Montecassino e l’Albaneta, quell’assordante silenzio dell’Abate

Montecassino e l’Albaneta, quell’assordante silenzio dell’Abate

22 Settembre 2016 0 Di redazione

Cassino / Montecassino / Albaneta – La valutazione della cravatta rispetto all’abbinamento con la camicia, sembra essere più importante di ciò che dice chi la indossa. Lo si evince da quello sparuto coro di “lei non sa chi sono io” pronunciato da terzi a difesa dell’abate Ogliari a replica della lettera del console polacco con la quale il diplomatico è tornato sulla vicenda dell’Albaneta e dell’accessibilità ai monumenti tanto cari al popolo polacco.

Diciamo la verità, una lettera dai toni molto duri che lasciavano intendere una sfiducia in cose dette, in promesse fatte, in garanzie date e andate tutte deluse. Una posizione, quella del console polacco Tomasz Orlowski, severa e che meritava certamente risposte diverse dai semplici attacchi “al colore della sua cravatta” inteso come il modo informale di rendere pubblica la lettera inviata ad Ogliari. La vicenda è quella nota dell’Albaneta che ha nuovamente animato le fiamme della polemica già divampate lo scorso Natale quando con l’iniziativa commerciale realizzate sui terreni affittati dai monaci di Montecassino ad un privato, si pretendeva il pagamento di un biglietto per accedere al mercatino ed anche ai monumenti commemorativi dei polacchi. Lo sa bene il diplomatico polacco che ha dovuto sborsare sei euro per arrivare al monumento del Carro Armato. La vicenda si sarebbe riproposta con il congelamento della manifestazione che da quattro anni si svolge percorrendo la Cavendish road, l’iniziativa di una associazione che organizza una camminata sul “sentiero” di guerra per carri armati costruito dai Neozelandesi, nel corso della seconda guerra mondiale, per portare alle spalle dell’Abbazia, una colonna di cingolati polacchi.
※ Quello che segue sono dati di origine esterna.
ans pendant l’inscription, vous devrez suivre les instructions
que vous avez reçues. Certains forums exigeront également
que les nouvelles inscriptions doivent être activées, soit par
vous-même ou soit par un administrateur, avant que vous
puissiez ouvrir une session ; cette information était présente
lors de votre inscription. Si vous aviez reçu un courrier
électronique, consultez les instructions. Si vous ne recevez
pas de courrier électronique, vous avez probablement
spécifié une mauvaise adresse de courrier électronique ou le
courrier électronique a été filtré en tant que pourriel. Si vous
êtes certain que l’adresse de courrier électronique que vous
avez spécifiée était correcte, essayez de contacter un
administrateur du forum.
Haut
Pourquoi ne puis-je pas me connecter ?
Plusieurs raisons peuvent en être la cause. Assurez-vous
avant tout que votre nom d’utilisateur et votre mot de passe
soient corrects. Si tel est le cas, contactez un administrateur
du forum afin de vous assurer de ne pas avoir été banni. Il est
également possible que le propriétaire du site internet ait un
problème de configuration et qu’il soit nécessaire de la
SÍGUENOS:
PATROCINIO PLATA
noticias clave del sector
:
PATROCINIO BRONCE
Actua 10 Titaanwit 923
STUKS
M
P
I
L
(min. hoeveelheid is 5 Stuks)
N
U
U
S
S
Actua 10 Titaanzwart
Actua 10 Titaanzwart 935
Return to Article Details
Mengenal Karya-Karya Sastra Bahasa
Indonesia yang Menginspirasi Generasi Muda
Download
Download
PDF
Partendo da Caira, i partecipanti sarebbero arrivati percorrendo la Cavendish, al  monumento polacco del Carro armato deponendo dei fiori. L’organizzatore sostiene che l’affittuario dei terreni dei monaci, avrebbe preteso il pagamento di un pedaggio. Lo stesso imprenditore, ad altri giornali, avrebbe poi riferito che per la sicurezza dei partecipanti era necessario che l’organizzazione si avvalesse di alcune guide da lui indicate, ma questo aveva certamente un costo.
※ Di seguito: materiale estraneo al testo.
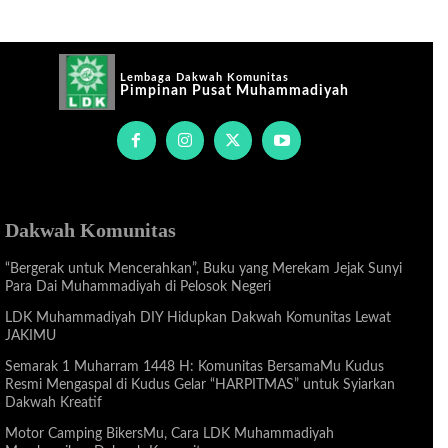
Lembaga Dakwah Komunitas
Pimpinan Pusat Muhammadiyah
Dakwah Komunitas
“Bergerak untuk Mencerahkan”, Buku yang Merekam Jejak Sunyi
Para Dai Muhammadiyah di Pelosok Negeri
LDK Muhammadiyah DIY Hidupkan Dakwah Komunitas Lewat
JAKIMU
Semarak 1 Muharram 1448 H: Komunitas BersamaMu Kudus
Resmi Mengaspal di Kudus Gelar “HARPITMAS” untuk Syiarkan
Dakwah Kreatif
Motor Camping BikersMu, Cara LDK Muhammadiyah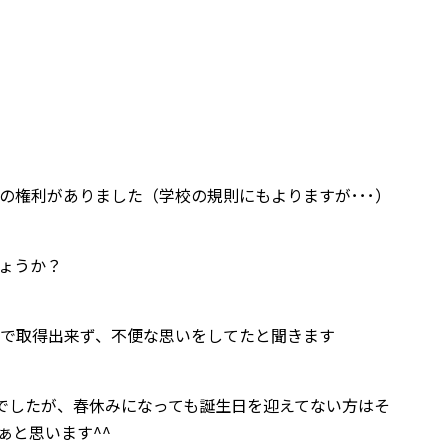
の権利がありました（学校の規則にもよりますが･･･）
ょうか？
まで取得出来ず、不便な思いをしてたと聞きます
でしたが、春休みになっても誕生日を迎えてない方はそ
ぁと思います^^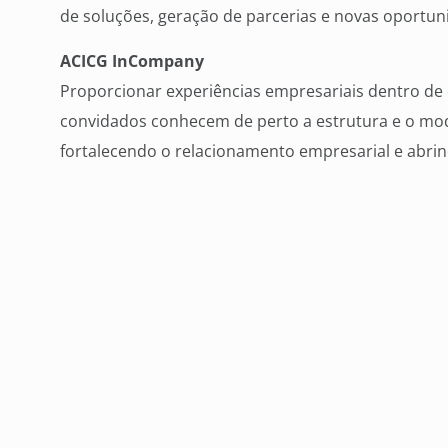
de soluções, geração de parcerias e novas oportun
ACICG InCompany
Proporcionar experiências empresariais dentro de
convidados conhecem de perto a estrutura e o mod
fortalecendo o relacionamento empresarial e abri
oportunidades comerciais.
ACICG nos Bairros
O projeto leva a associação até diferentes regiõe
empresários locais para compartilhar informações 
desenvolvimento empresarial.
Oficina do Empresarinho
A Oficina estimula a cultura empreendedora entre c
experiências práticas voltadas ao empreendedorism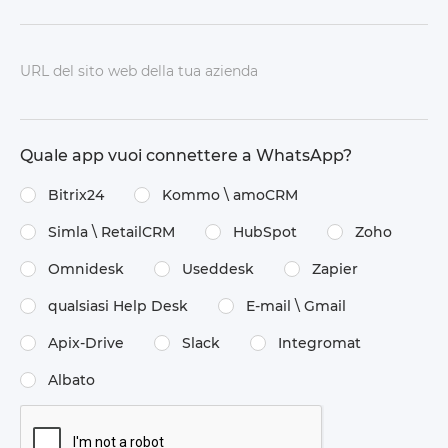
URL del sito web della tua azienda
Quale app vuoi connettere a WhatsApp?
Bitrix24
Kommo \​ amoCRM
Simla \​ RetailCRM
HubSpot
Zoho
Omnidesk
Useddesk
Zapier
qualsiasi Help Desk
E-mail \​ Gmail
Apix-Drive
Slack
Integromat
Albato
In attesa di conoscere la posizione ufficiale dell’abbazia in merito alla dura lettera del console, posizione che secondo i ben informati non sarà resa pubblica per ragioni di “stile”, la difesa della proprietà dell’Albaneta si gioca, direttamente o indirettamente, sui numeri o su chi specula o chi specula di più. E’ stato messo in evidenza che anche gli organizzatori di iniziative che hanno come obiettivo la visita ai monumenti polacchi o ai luoghi della battaglia di Montecassino, chiedano il pagamento di una quota di partecipazione. Non ci risulta che per partecipare alle due passeggiate organizzate da Edoardo Grossi per portare fiori al monumento e bloccate dalla questura siano, stati chiesti soldi. E comunque un conto è chiedere ai partecipanti un contributo per il pasto e per l’organizzazione di un visita ad un luogo, lasciando comunque libertà poterlo visitare in autonomia, è un altro è accedere a quel luogo solamente dietro il pagamento di un pedaggio così come era stato fatto a Natale.
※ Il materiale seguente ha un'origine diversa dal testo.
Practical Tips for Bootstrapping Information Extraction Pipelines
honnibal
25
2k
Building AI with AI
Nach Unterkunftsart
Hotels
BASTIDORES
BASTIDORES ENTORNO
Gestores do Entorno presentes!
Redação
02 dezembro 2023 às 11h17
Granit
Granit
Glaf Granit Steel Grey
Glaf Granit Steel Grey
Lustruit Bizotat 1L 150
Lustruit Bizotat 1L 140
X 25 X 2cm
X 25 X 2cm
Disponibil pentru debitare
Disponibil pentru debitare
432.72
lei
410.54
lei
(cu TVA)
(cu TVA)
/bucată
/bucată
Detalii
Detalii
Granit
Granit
Un problema che nasce dalla poca chiarezza. Le istituzioni devono stabilire, per dirimere ogni lite e controversia, se c’è un diritto pubblico ad accedere a quei monumenti. Un compito che spetterebbe al Padre Abate come rappresentante dell’ordine Benedettino. Elegante o no che sia la forma di parlare in pubblico, dica chiaramente se a suo parere è legittimo accedere liberamente a quei monumenti, abbazia della madonna dell’Albaneta compresa, o se per farlo è necessario un compromesso con il locatario dei suoi terreni. Solamente così il Sacro Monte tornerà a unire e non a dividere.